# ARTICLE:

Turkey's Kurds may hold balance of power in referendum

media Turkish Kurds wave flags with the lettering 'No' in Turkish and Kurdish as they gather for Newroz celebrations for the new year in Diyarbakir, southeastern Turkey, on March 21, 2017. AFP/Ilyas Akengin

The result of Turkey’s constitutional referendum could be decided in the Kurdish-majority south-east because of divisions in the Turkish nationalist camp. There is even some dissidence in the ranks of the ruling Justice and Development Party (AKP), leaving the country’s largest ethnic minority with a key role in the vote.

Polls show the majority of Kurds intending to vote No, largely because of President Recep Tayyip Erdogan’s decision to break off peace talks with the Kurdistan Workers’ Party (PKK) guerrillas in 2015.

That led to a military offensive that has seen curfews, thousands of arrests and hundreds of deaths.

“I’m going to vote No because I’m against all this fascist system and oppression,” says Isa, a supporter of the pro-Kurd People’s Democratic Party (HDP), which is strong in Diyarbakir and the south-east. “Everybody is talking about economic problems but so many young people have lost their lives, mothers are crying and I don’t want mothers to cry.”

His remarks are greeted with applause in the shop decked out in No campaign banners and posters where he and his comrades are hanging out. And they would probably be well-received by the 57 percent of Kurds who said they would vote No in an opinion poll last month.

Nationalist rhetoric

Although Erdogan has won the backing of the right-wing Nationalist Action Party (MHP) for the Yes vote, several of the party’s MPs oppose his plans, as do a small percentage of AKP members and supporters.

His response has been to ramp up appeals to Turkish nationalism.

“When you look at the conservative, nationalist rhetoric, especially on the Kurdish question, it shows they are agreeing with the MHP,” comments analyst Mehmet Kaya. “So in this referendum both the AKP and the MHP leaders are playing for the nationalist vote.”

That may prove to be a rare political miscalculation on Erdogan’s part.

The latest opinion polls show 53 percent of the country's population voting No, and only 25 percent of Kurds voting Yes.

Yes voters angry with PKK

One of those is Adil, a shopkeeper in the Sur district of central Diyarbakir.

He accuses the PKK of bad faith in the peace talks and caring more about Yazidi refugees from Iraq than Turkish Kurds.

# RECORDS SHOWN:

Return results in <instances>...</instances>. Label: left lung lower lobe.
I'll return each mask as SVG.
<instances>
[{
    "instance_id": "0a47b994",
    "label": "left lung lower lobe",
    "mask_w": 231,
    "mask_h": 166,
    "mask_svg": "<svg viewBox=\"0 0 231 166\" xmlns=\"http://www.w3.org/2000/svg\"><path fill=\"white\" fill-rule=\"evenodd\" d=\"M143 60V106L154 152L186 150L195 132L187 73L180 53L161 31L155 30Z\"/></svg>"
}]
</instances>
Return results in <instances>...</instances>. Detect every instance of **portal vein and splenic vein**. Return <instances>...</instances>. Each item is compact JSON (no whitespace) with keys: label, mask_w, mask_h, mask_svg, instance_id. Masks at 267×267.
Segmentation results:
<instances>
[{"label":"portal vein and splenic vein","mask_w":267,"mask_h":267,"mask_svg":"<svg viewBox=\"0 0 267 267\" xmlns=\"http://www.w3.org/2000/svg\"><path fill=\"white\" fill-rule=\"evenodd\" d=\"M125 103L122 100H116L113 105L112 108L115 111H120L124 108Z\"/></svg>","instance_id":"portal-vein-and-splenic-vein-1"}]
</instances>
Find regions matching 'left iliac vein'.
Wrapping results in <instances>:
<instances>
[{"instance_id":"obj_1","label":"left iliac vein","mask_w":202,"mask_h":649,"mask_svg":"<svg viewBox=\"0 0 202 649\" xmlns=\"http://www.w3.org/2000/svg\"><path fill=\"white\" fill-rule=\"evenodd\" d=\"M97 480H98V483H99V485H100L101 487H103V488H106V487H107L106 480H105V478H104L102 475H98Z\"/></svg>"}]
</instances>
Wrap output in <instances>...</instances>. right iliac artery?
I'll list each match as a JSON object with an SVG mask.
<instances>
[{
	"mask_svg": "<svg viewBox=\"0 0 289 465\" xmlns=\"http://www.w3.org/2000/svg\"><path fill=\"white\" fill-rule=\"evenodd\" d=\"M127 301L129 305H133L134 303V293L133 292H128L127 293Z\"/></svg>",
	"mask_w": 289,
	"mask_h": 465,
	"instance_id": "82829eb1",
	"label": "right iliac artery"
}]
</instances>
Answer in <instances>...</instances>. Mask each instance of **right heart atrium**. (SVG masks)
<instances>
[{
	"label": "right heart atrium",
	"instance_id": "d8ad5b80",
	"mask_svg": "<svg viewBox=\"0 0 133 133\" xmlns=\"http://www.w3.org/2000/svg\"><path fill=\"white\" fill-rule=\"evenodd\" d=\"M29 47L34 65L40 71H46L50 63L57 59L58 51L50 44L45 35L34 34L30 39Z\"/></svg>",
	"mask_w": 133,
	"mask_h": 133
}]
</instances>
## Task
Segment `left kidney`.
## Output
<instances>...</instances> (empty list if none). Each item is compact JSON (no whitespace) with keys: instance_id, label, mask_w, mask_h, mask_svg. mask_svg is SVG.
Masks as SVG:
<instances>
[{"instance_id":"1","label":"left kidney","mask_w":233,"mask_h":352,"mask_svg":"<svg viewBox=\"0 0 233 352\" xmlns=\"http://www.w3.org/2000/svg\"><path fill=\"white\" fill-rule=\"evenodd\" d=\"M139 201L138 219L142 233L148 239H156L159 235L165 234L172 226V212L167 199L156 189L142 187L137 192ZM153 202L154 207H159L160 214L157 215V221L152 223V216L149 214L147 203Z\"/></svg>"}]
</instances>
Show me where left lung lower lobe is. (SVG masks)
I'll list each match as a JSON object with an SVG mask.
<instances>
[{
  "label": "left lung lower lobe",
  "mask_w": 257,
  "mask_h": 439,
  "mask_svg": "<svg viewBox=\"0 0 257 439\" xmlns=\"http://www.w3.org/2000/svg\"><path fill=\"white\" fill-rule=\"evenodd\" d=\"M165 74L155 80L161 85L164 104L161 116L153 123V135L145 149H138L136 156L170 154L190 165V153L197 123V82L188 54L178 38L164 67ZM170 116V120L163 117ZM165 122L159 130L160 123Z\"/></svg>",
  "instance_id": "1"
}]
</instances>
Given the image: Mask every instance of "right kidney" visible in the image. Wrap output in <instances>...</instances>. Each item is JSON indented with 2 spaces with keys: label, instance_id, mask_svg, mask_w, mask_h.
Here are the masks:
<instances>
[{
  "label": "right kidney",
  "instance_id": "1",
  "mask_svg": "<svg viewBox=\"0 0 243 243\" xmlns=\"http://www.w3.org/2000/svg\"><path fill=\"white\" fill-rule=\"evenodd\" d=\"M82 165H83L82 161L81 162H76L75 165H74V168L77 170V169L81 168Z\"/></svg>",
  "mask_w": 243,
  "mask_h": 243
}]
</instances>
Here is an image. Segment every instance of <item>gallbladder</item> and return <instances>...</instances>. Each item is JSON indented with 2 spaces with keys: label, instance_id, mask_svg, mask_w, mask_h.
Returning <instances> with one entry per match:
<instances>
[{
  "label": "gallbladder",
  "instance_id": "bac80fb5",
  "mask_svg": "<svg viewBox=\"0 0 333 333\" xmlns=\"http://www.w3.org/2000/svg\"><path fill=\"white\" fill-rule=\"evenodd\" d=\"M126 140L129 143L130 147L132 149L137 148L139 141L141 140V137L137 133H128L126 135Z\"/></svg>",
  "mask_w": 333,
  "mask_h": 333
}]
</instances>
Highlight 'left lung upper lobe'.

# WORK TO COMPLETE:
1: Please summarize the article on Turkey's Kurds and the constitutional referendum in two sentences.
2: Pick up the article on Turkey's Kurds and the referendum after its last sentence and write the next part.
The data has no connection to the article about Turkey's Kurds and the referendum.

# OUTPUTS IN ORDER:
1: Turkey's constitutional referendum could be decided in the Kurdish-majority south-east, because the Turkish nationalist camp is divided and even some members of the ruling AKP dissent. Polls show most Kurds intend to vote No, largely because President Erdogan broke off peace talks with the PKK in 2015, and his stepped-up appeals to Turkish nationalism may prove a rare political miscalculation.

2:
“The Kurds are caught between two camps,” he complains. “Either we have to be for the AKP or the PKK. But people in Sur are saying that, to the state, we are less important than the Syrians, while to the PKK we are less important than the Yazidis.”

Young Kurds continued joining PKK, which was rearming and extorting funds from businesses while the peace process was supposed to be going ahead, according to Adil. “They just wanted the south-east of Turkey to be like Iraq, like Syria, like Libya or Yemen.”

Sur itself was under curfew for five months and has been heavily damaged by the military response to the PKK’s declaration of an autonomous zone, which led to armed youths digging trenches to try to keep the army out.

The beginning of the peace process led to a rise in tourism and economic progress, Adil says. But the trenches, and the military’s response, ended all that.

Diyarbakir centre ravaged

Parts of Sur were flattened and are still sealed off and under curfew today.

“Can you imagine? For 5,000 years there has been life in this area and all this life has been demolished in the 21st century,” says writer and activist Nurcan Baysal.

She saw bodies piled up in the street where she was born, some bearing the marks of torture, some with their eyes gouged out.

Erdogan broke off peace talks after the AKP lost the absolute majority in parliament in June 2015, a position it won back in a rerun in November after several months of fighting.

The PKK’s revival of its insurgency, which led to whole towns being placed under curfew and some being wholly or partly destroyed, was a miscalculation, according to Kaya.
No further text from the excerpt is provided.